Page-level text extractions
* * *

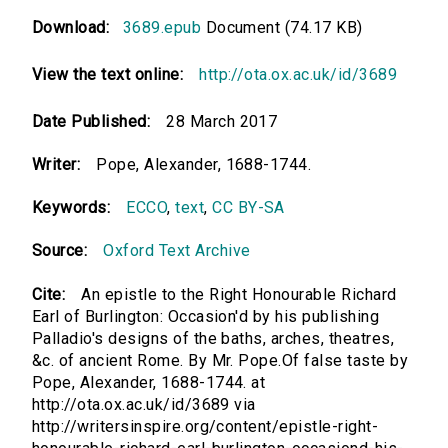
Download:
3689.epub
Document (74.17 KB)
View the text online:
http://ota.ox.ac.uk/id/3689
Date Published:
28 March 2017
Writer:
Pope, Alexander, 1688-1744.
Keywords:
ECCO
,
text
,
CC BY-SA
Source:
Oxford Text Archive
Cite:
An epistle to the Right Honourable Richard
Earl of Burlington: Occasion'd by his publishing
Palladio's designs of the baths, arches, theatres,
&c. of ancient Rome. By Mr. Pope.Of false taste by
Pope, Alexander, 1688-1744. at
http://ota.ox.ac.uk/id/3689 via
http://writersinspire.org/content/epistle-right-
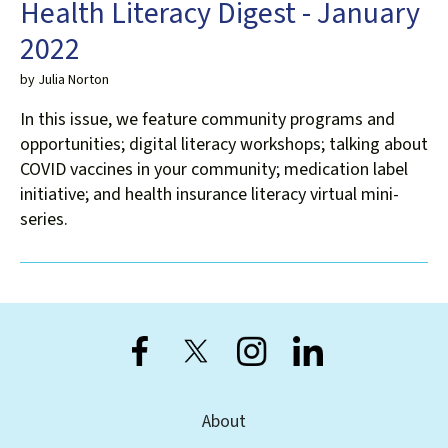
Health Literacy Digest - January
2022
by
Julia Norton
In this issue, we feature community programs and
opportunities; digital literacy workshops; talking about
COVID vaccines in your community; medication label
initiative; and health insurance literacy virtual mini-
series.
About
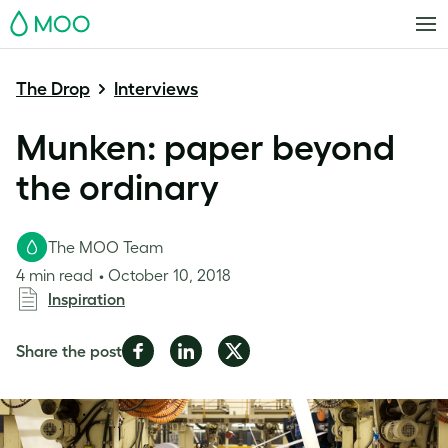
MOO
The Drop
Interviews
Munken: paper beyond
the ordinary
The MOO Team
4 min read
October 10, 2018
Inspiration
Share
Share
Share
Share the post
on
on
on
Facebook
LinkedIn
Twitter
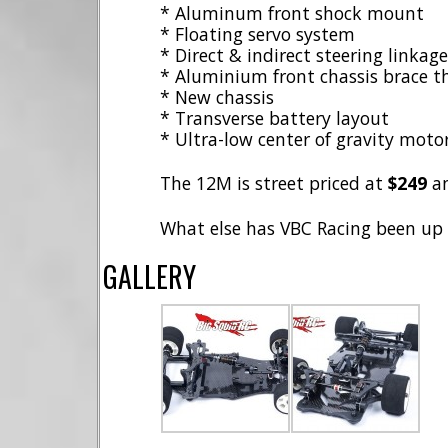
* Aluminum front shock mount
* Floating servo system
* Direct & indirect steering linka
* Aluminium front chassis brace tha
* New chassis
* Transverse battery layout
* Ultra-low center of gravity mot
The 12M is street priced at
$249
a
What else has VBC Racing been up
GALLERY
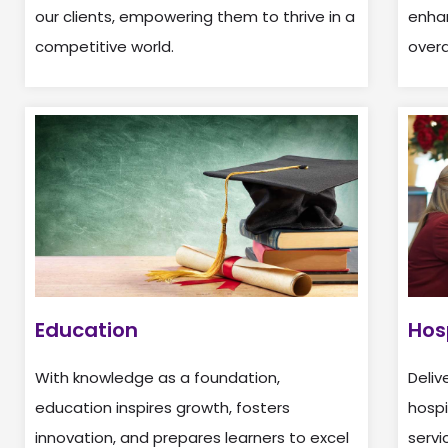
our clients, empowering them to thrive in a
enhan
competitive world.
overa
Education
Hos
With knowledge as a foundation,
Deliv
education inspires growth, fosters
hospi
innovation, and prepares learners to excel
servi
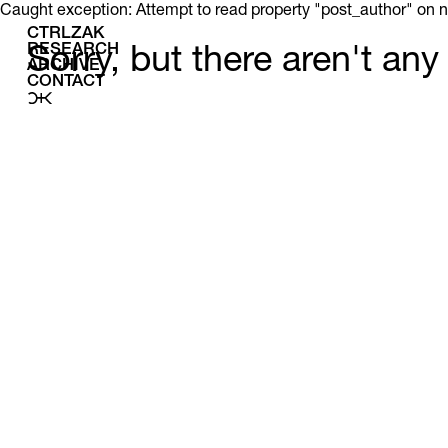
Caught exception: Attempt to read property "post_author" on n
CTRLZAK
RESEARCH
Sorry, but there aren't an
ARCHIVE
CONTACT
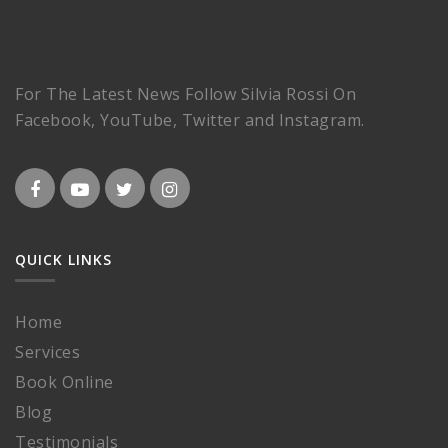
For The Latest News Follow Silvia Rossi On
Facebook, YouTube, Twitter and Instagram.
QUICK LINKS
Home
Services
Book Online
Blog
Testimonials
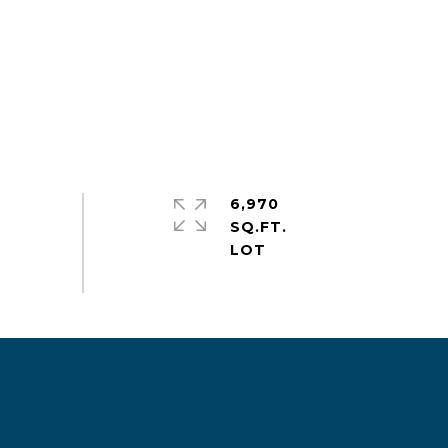
6,970
SQ.FT.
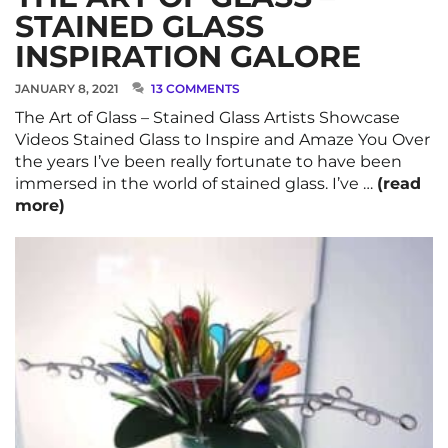
STAINED GLASS
INSPIRATION GALORE
JANUARY 8, 2021
13 COMMENTS
The Art of Glass – Stained Glass Artists Showcase
Videos Stained Glass to Inspire and Amaze You Over
the years I’ve been really fortunate to have been
immersed in the world of stained glass. I’ve …
(read
more)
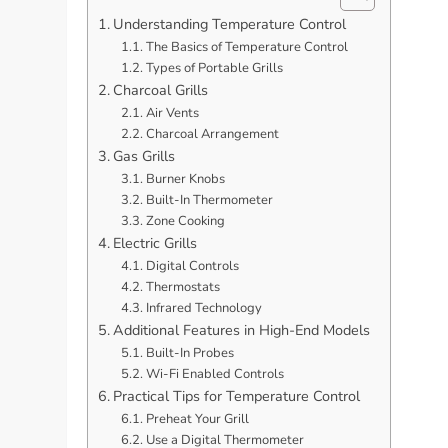
Understanding Temperature Control
The Basics of Temperature Control
Types of Portable Grills
Charcoal Grills
Air Vents
Charcoal Arrangement
Gas Grills
Burner Knobs
Built-In Thermometer
Zone Cooking
Electric Grills
Digital Controls
Thermostats
Infrared Technology
Additional Features in High-End Models
Built-In Probes
Wi-Fi Enabled Controls
Practical Tips for Temperature Control
Preheat Your Grill
Use a Digital Thermometer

* * *

Task prompt:
Please return each line of the data above in which the word "Facebook" occurs.

Task answer:
Facebook
Facebook, YouTube, Twitter and Instagram.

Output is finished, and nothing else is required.